Developer: Pocket Trap
Publisher: Modus Games
Platform: Nintendo Switch (eShop)
Category: Action & Adventure
Release Date: Sept 4, 2018 (EU & NA)
With playing so many new indie titles on the Nintendo Switch week in and week out, every once in a while a game comes along that really catches you by surprise. Ninjin: Clash of Carrots, from developer Pocket Trap and publisher Modus Games, did just that and features a totally unique way to play an action beat ‘em up. The concept sounds very strange and peculiar, but once you look pass the premise, you have one of the more fun all-around titles for the Switch.
Right from the get-go I realized just how addictive and fun this fast-paced beat ‘em up action game was going to be. You will be slicing your way through all sorts of enemies with a colorful pixel art style and level design. The story centers around a ninja rabbit named Ninjin and his goal is to recover the villagers’ stolen carrots from the evil Mole Shogun and his minions. The cut-scenes are in the same format as where the gameplay takes place and the dialogue scenes have some clever exposition that comes across as humorous.
There is a world map where you will be completing multiple stages and each area has a boss that must be taken down. Just like in the Super Mario Brothers franchise, you complete all of the stages and eventually face a boss to move on to the next world. You will also be able to compete in a live TV show on the world map, which is basically a survival mode that will challenge you with waves of enemies as you try to stay alive. This is how you unlock new weapons and the better you perform the better the rewards.
The gameplay has you dashing back and forth in a 2D environment as you take down a variety of different enemies attacking you from all angles.
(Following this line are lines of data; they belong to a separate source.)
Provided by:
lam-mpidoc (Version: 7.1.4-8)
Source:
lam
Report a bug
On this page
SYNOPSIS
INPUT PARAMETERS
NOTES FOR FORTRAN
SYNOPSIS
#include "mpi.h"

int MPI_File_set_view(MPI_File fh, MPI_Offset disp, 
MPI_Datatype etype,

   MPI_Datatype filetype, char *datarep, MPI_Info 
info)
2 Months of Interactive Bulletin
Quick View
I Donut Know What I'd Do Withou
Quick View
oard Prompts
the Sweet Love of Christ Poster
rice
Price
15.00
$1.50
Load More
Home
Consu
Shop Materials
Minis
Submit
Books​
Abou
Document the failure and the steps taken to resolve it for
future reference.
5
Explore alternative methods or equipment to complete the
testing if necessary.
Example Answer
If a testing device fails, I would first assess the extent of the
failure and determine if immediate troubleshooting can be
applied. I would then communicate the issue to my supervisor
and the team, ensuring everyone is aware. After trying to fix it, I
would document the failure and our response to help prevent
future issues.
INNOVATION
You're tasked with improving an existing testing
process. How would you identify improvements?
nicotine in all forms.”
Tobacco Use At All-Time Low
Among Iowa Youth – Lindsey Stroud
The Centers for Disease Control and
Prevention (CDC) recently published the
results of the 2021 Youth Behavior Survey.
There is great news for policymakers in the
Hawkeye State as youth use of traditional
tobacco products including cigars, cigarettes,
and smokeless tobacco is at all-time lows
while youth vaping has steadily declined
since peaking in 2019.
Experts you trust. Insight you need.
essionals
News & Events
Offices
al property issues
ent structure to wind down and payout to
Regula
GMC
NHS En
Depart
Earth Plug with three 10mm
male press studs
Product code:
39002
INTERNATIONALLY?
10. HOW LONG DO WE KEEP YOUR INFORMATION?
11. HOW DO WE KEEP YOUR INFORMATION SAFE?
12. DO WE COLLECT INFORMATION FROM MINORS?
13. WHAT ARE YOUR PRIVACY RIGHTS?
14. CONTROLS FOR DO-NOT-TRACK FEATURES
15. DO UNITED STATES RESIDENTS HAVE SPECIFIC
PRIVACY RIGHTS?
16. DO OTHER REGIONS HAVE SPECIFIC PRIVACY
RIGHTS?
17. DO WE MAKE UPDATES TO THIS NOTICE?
Doing all of this while dodging projectiles with a sword in your hand to slash your way through enemies, as well as using throwing knives for ranged attacking by holding the right stick and letting go. Money will drop from defeated enemies in the form of carrots which can be used at the end of the stages for upgrading Ninjin.
Each stage has different segments and within these segments, different waves of enemies come at you. As you make your way through each segment there is a steady progression of difficulty ramping up and new enemies are introduced at a steady clip. Every enemy is unique and they all will attack you at different angles, and with different weapons, speeds, tactics, attacks, and even throw firebombs at you.
Fortunately, your character won’t just be slicing with a sword as there are certain moves that can be pulled off, such as a dashing attack that rips through enemy lines. Early on this move is a life saver as Ninjin is unable to slash his sword behind him while running, but if you dash backwards while attacking you can perform damage from behind.
Ninjin: Clash of Carrots features a huge variety of customizable options that really will aid you as you do battle through its stages. There’s a store where you’ll be able to buy new weapons, items, potions, throwing weapons, and special talismans. You can also customize your character with different gear in the loadout menu. The customizable options are fun to peruse and all of it will help you in battle. There are two shops that you can buy from between the normal shop and the more shady type of shop that will sell different get that seems more of the black market type.
Online and offline multiplayer modes are available for up to two players and it’s very easy for a friend to jump in and get to hacking and slashing within a few seconds. Like any great beat ‘em up, co-op is the real highlight of Ninjin: Clash of Carrots and playing along with a buddy is the best way to experience the title. If you’re having a considerably hard time on one stage, co-op mitigated most of the difficulty right away and took away some of the frustration the genre can bestow upon players.
Overall, Ninjin: Clash of Carrots takes a formulaic genre and manages to make it fresh, while also having its own identity. The humor is on point and the gameplay with deep customization holds up well. While Ninjin can become repetitive and it’s over pretty quickly, it’s a great experience and can be fleshed out if you plan on getting an S-rank on each stage. Don’t overlook this surprisingly fun little indie gem.